Peu de temps après la possession dudit véhicule, Monsieur, [S] s’aperçoit de difficultés techniques concernant le véhicule et adresse le 11 avril 2025, un courrier recommandé avec accusé de réception à la SARL, [Z]'AUTO, réclamant l’annulation de la vente ou la prise en charge de la remise en état.
A défaut de réponse, une expertise est diligentée.
Le rapport d’expertise de ALLIANCE EXPERTS, relate les désordres et précise qu’un accord amiable est intervenu entre les parties.
Les 16 et 18 juillet 2025, un protocole transactionnel est signé, à l’occasion duquel les parties s’accordent sur la résolution amiable de la vente du véhicule, et la SARL, [Z]'AUTO s’engage à rembourser à Monsieur, [S] le prix d’acquisition de 4.490 euros TTC en trois versements et à reprendre le véhicule.
Aucun versement n’est intervenu dans le cadre de l’exécution de ce protocole malgré les lettres recommandées de Monsieur, [S] les 10 août 2025 et 3 septembre 2025.
Le demandeur a donc saisi le tribunal de céans à l’encontre de, [Z]'AUTO SARL.
C’est en cet état que l’affaire a été déposée devant le tribunal le 05/01/2026.
MOYENS ET PRETENTIONS DES PARTIES
La demandeur,
Monsieur, [S] se fonde sur les articles 2044 et 2052 du code civil, ensemble les articles 1101 et suivants du code civil.
Monsieur, [S] expose avoir acquis auprès de la SARL, [Z]'AUTO un véhicule automobile pour un prix de 4.490 euros, lequel s’est révélé affecté de graves désordres.
Il fait valoir qu’un protocole transactionnel, signé le 18 juillet 2025, a mis fin au litige en prévoyant la résolution amiable de la vente et la restitution du prix à son profit, protocole auquel il n’a pas été donné suite par la défenderesse.

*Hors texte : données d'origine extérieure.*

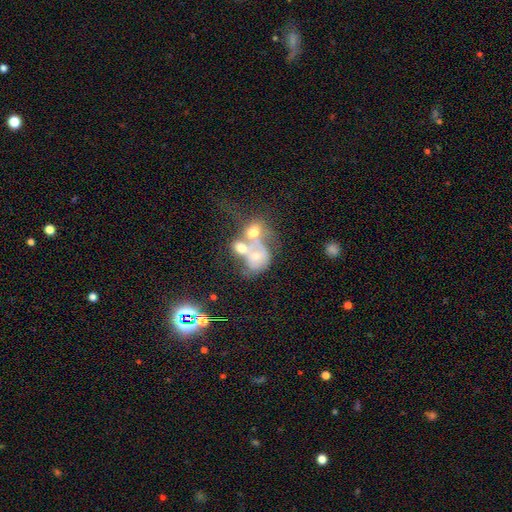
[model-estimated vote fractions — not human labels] Smooth or featured? Predicted: featured or disk (p=0.44). Merging? Predicted: merger (p=0.66).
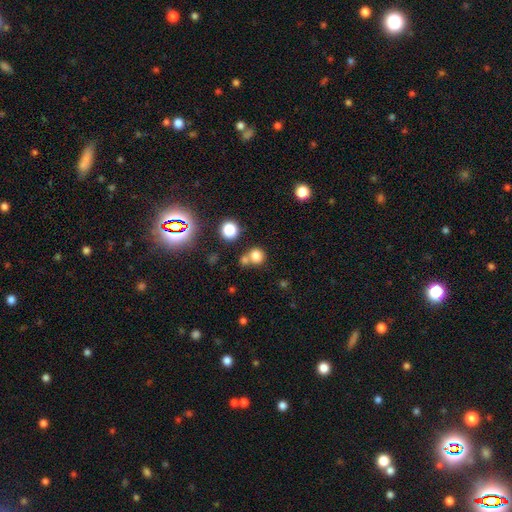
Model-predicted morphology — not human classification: Q: Smooth or featured?
A: smooth (77%); runner-up: star or artifact (16%)
Q: How rounded?
A: round (86%); runner-up: in between (13%)
Q: Merging?
A: none (59%); runner-up: merger (29%)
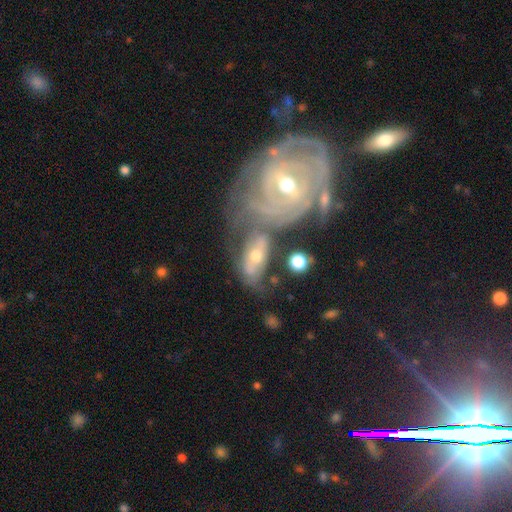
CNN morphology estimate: Smooth or featured: featured or disk — 67% (smooth — 26%)
Edge-on disk: no — 90% (yes — 10%)
Bar: no — 49% (weak — 31%)
Spiral arms: yes — 76% (no — 24%)
Bulge size: moderate — 67% (small — 25%)
Merging: none — 36% (merger — 34%)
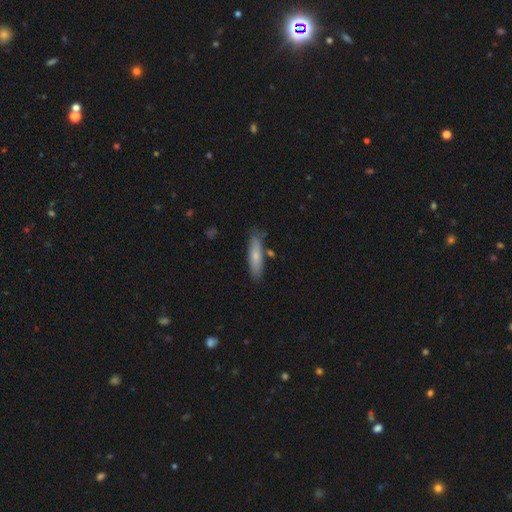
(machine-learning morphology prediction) The model was most divided on "how rounded": cigar-shaped: 72%, in between: 26%, round: 2%. More confident: merging — none (79%); smooth or featured — smooth (72%).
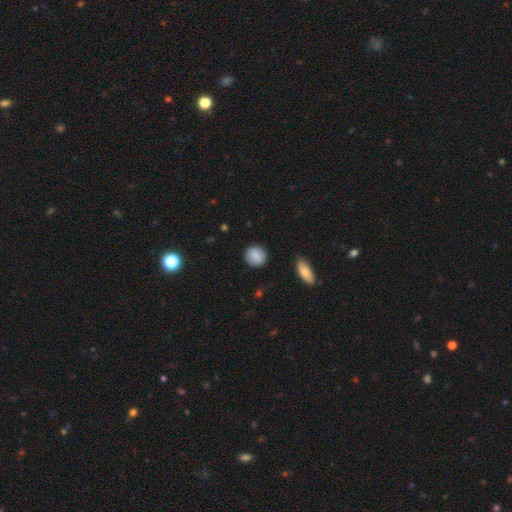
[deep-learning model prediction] A smooth galaxy with no disk features (85%) that is round (89%). Merging: none (90%).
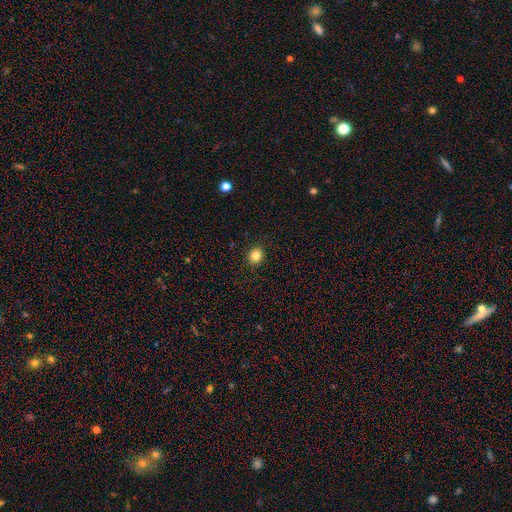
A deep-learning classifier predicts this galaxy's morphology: The model was most divided on "how rounded": round: 81%, in between: 18%, cigar-shaped: 1%. More confident: merging — none (91%); smooth or featured — smooth (83%).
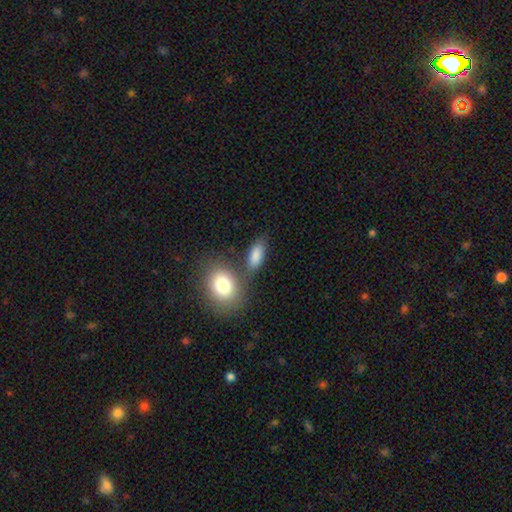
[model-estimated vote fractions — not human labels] Smooth or featured? smooth (84%)
How rounded? in between (83%)
Merging? none (60%)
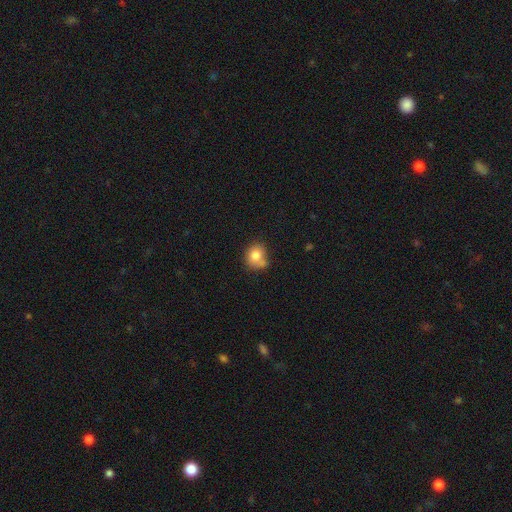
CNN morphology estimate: Smooth or featured?
  - smooth: 80% *
  - featured or disk: 10%
  - star or artifact: 10%
How rounded?
  - round: 70% *
  - in between: 29%
  - cigar-shaped: 1%
Merging?
  - none: 54% *
  - minor disturbance: 22%
  - merger: 17%
  - major disturbance: 7%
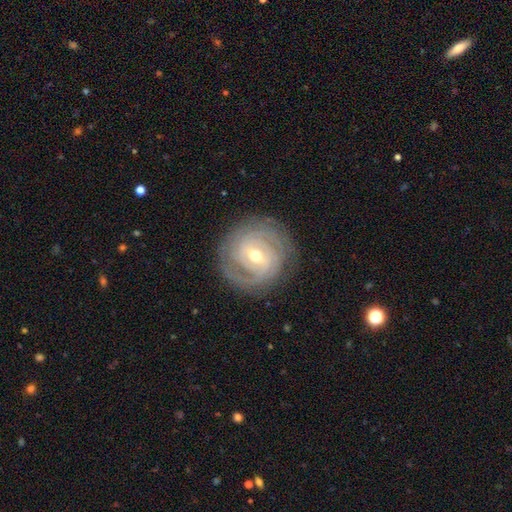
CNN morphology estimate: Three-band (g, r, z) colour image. It shows a featured or disk galaxy (87%) with a weak bar (52%), 3 (26%) tight (81%) spiral arms (96%) and a moderate central bulge (61%). Merging: none (84%).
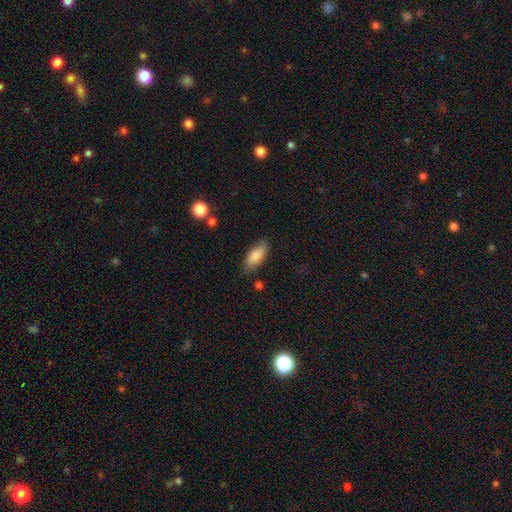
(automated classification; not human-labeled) Smooth or featured: smooth — 84% (featured or disk — 10%)
How rounded: in between — 79% (cigar-shaped — 19%)
Merging: none — 81% (minor disturbance — 14%)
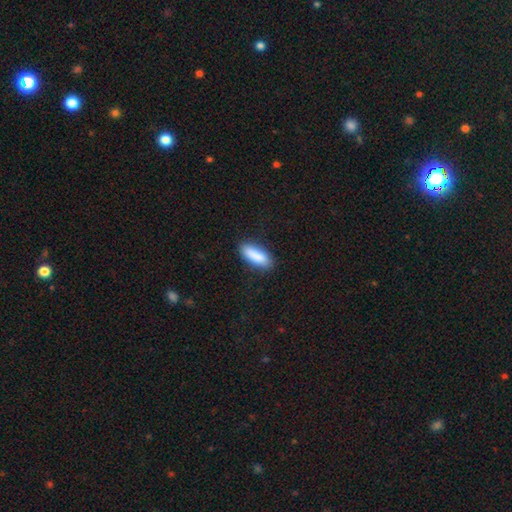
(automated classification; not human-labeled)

Se prévalant de la force obligatoire de la transaction et de son autorité de chose jugée, il sollicite, à titre principal, la condamnation de la SARL, [Z]'AUTO au paiement de la somme de 4.490 euros, assortie des intérêts au taux légal à compter de la mise en demeure, se déclarant prêt à restituer le véhicule aux frais de la défenderesse.
Il sollicite également l’indemnisation des préjudices résultant de l’inexécution du protocole.
À titre infiniment subsidiaire, il demande la résolution judiciaire de la vente, sur le fondement de la garantie légale de conformité, et subsidiairement de la garantie des vices cachés, au vu d’un rapport d’expertise amiable concluant à l’existence de désordres graves, antérieurs à la vente, rendant le véhicule impropre à sa destination, avec les mêmes conséquences financières.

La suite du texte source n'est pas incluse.